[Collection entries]

===============

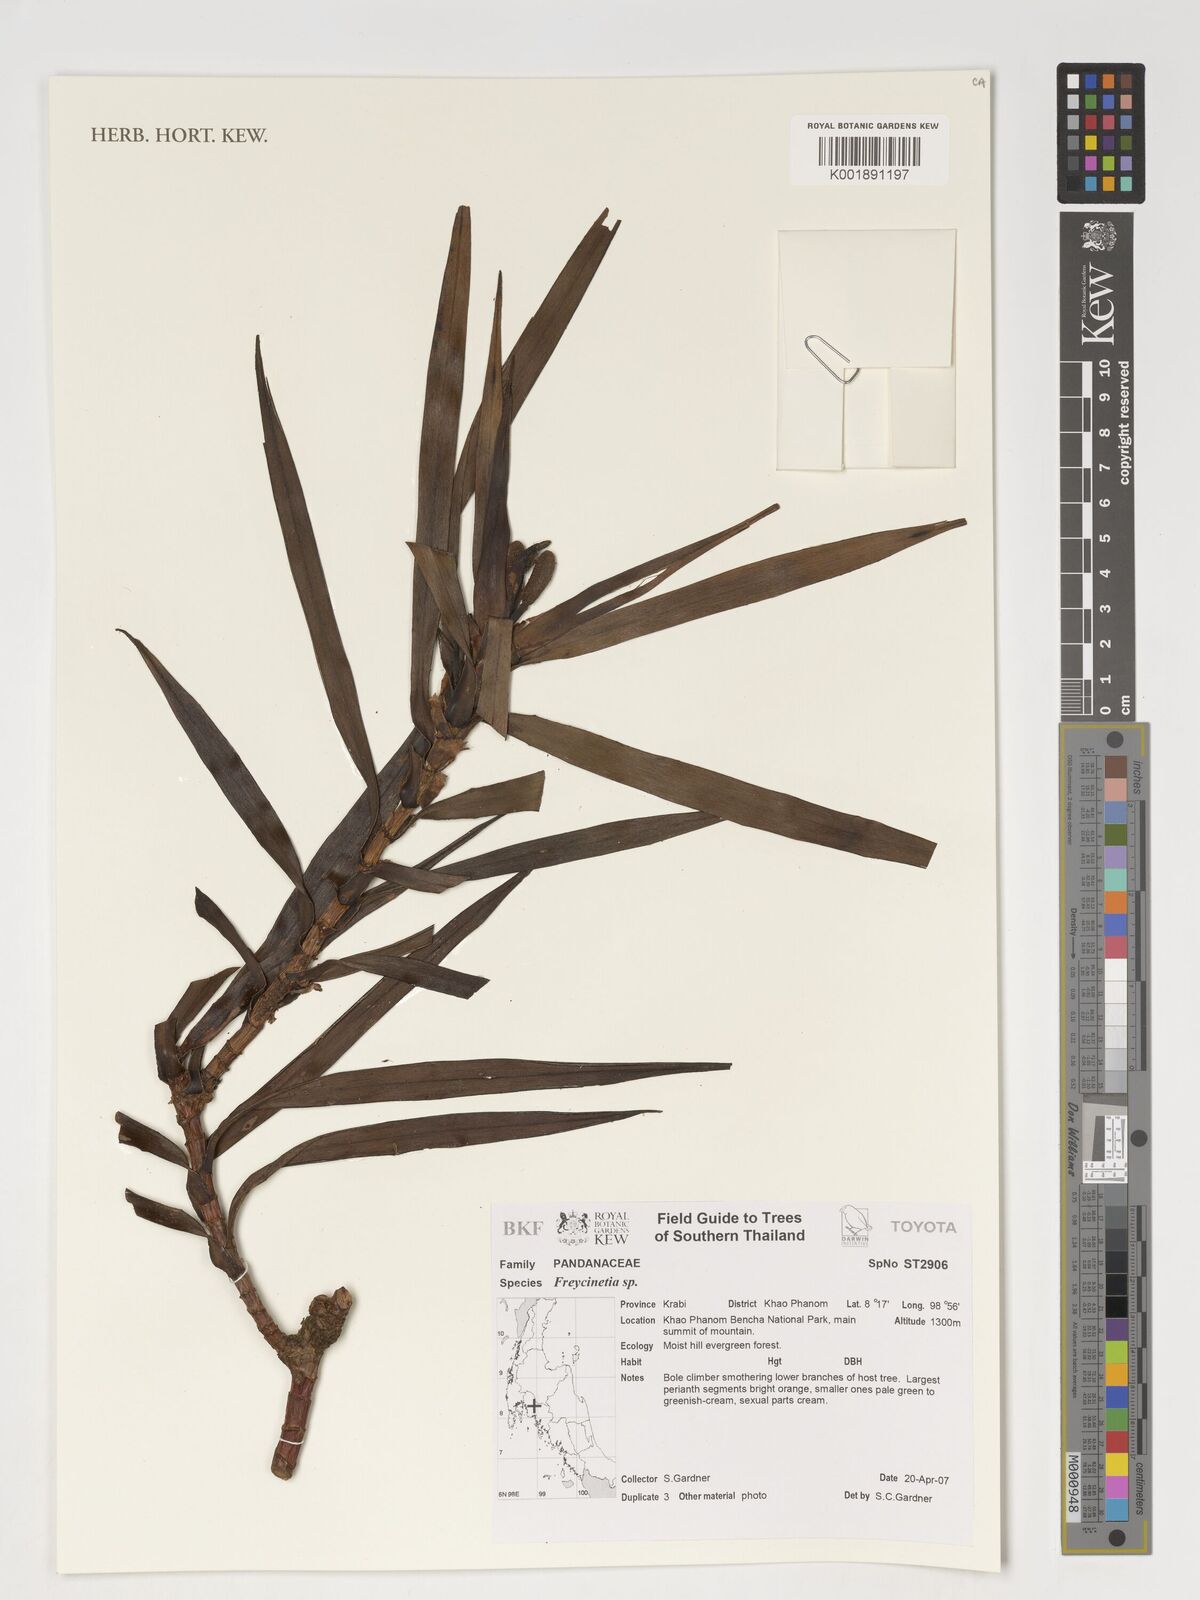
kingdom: Plantae
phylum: Tracheophyta
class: Liliopsida
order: Pandanales
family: Pandanaceae
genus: Freycinetia
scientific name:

===============

> **Written problem**
Copy out word for word the lines starting with the one that contains "phylum: Tracheophyta" and going on through the last line of the records.

> **Answer to the problem**
phylum: Tracheophyta
class: Liliopsida
order: Pandanales
family: Pandanaceae
genus: Freycinetia
scientific name:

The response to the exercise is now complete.